College social app Fizz has escalated its ongoing legal dispute with rival Sidechat, filing an expanded lawsuit that accuses a partner at Maveron — a prominent venture capital firm — of improperly sharing confidential startup information with a competing platform.
The Core Allegation
According to the filing, the alleged breach occurred after Fizz held a fundraising meeting with Maveron, during which it disclosed sensitive business information under an expectation of confidentiality. Fizz claims that a Maveron VC subsequently passed that information to Sidechat, a direct competitor in the college social networking space.
The accusation, if proven, would represent a serious violation of the trust founders place in investors during fundraising processes — a trust that underpins the entire venture capital ecosystem.
Why It Matters
- Founders routinely share proprietary strategy, user data, and growth metrics with prospective investors
- There are rarely formal legal agreements preventing VCs from sharing information with portfolio companies or rivals
- This case could set a precedent for how confidentiality obligations are enforced in early-stage fundraising
The implications extend well beyond Fizz and Sidechat — any founder pitching multiple investors faces the same structural vulnerability.
Background on the Rivalry
Fizz and Sidechat have been locked in fierce competition for dominance in the college anonymous social app market — a space that exploded following the decline of Yik Yak. Both platforms target college campuses and have raced to secure exclusive footholds at universities across the U.S.

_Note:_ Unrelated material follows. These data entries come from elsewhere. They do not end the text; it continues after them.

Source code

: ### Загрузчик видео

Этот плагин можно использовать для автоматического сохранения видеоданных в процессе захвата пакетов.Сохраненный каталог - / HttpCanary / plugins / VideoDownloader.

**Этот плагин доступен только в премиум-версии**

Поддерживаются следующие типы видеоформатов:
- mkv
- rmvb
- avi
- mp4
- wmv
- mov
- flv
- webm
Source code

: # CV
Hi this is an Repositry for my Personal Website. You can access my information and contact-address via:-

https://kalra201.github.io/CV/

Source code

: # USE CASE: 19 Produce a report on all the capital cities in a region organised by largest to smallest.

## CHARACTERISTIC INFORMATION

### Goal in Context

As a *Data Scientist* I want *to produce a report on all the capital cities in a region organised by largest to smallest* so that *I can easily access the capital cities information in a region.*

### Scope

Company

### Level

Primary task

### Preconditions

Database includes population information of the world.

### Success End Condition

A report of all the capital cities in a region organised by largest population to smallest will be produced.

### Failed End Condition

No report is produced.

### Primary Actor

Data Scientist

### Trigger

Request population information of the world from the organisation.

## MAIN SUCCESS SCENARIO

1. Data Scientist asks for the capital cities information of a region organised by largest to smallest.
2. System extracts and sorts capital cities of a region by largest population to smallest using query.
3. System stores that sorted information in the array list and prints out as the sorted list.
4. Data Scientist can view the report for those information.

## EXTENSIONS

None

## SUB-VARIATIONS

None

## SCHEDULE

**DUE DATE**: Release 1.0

The original lawsuit between the two companies predates these new allegations, but expanding it to include a named VC significantly raises the stakes — both legally and reputationally — for Maveron.
What Comes Next
The expanded filing puts pressure on Maveron to respond publicly and may prompt broader scrutiny of how venture firms manage information barriers between competing portfolio interests. Legal experts suggest this kind of case is notoriously difficult to litigate, given the informal nature of most investor-founder confidentiality arrangements.
For Fizz, the lawsuit is as much about competitive survival as legal remedy — a public signal to the market that it intends to fight hard for its position on campus.